* What to produce *
Write out, word for word, the lines of the items from the one holding "Clip has no native screenshot feature." through the one holding "recording and automatically transcribes", including both of those lines.

* Source information *
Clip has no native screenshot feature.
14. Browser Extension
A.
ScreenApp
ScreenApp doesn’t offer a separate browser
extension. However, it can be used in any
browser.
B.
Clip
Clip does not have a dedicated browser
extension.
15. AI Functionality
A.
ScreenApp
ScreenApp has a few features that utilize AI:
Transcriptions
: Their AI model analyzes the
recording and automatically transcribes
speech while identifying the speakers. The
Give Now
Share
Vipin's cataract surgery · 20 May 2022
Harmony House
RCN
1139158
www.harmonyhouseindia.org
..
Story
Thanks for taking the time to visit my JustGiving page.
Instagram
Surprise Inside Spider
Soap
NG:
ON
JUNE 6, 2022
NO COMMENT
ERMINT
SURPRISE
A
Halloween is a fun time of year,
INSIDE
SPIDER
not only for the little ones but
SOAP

* * *

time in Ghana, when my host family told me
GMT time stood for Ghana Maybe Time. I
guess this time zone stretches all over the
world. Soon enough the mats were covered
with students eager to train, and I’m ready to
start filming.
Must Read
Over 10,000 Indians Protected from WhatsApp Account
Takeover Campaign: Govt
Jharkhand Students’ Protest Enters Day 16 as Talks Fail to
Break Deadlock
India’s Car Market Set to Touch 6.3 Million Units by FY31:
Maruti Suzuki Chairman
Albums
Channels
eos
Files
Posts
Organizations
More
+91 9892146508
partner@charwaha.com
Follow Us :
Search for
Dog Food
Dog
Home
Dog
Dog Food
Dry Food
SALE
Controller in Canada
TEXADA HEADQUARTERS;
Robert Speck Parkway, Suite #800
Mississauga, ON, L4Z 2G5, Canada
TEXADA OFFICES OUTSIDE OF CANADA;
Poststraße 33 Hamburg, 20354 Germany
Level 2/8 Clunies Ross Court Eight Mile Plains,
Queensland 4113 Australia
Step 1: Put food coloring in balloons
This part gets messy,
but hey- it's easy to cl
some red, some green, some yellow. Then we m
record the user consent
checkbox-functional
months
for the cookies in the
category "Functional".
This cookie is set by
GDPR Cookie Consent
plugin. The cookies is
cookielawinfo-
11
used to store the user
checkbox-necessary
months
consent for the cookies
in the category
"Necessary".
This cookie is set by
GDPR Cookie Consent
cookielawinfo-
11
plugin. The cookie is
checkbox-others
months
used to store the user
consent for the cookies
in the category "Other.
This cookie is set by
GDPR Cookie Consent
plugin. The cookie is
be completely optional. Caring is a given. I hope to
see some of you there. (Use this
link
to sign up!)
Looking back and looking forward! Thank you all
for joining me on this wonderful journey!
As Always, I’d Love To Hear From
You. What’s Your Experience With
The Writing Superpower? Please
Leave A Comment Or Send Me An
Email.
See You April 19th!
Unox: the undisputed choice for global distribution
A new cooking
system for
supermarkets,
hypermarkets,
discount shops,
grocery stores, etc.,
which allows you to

* Solution for this task *
Clip has no native screenshot feature.
14. Browser Extension
A.
ScreenApp
ScreenApp doesn’t offer a separate browser
extension. However, it can be used in any
browser.
B.
Clip
Clip does not have a dedicated browser
extension.
15. AI Functionality
A.
ScreenApp
ScreenApp has a few features that utilize AI:
Transcriptions
: Their AI model analyzes the
recording and automatically transcribes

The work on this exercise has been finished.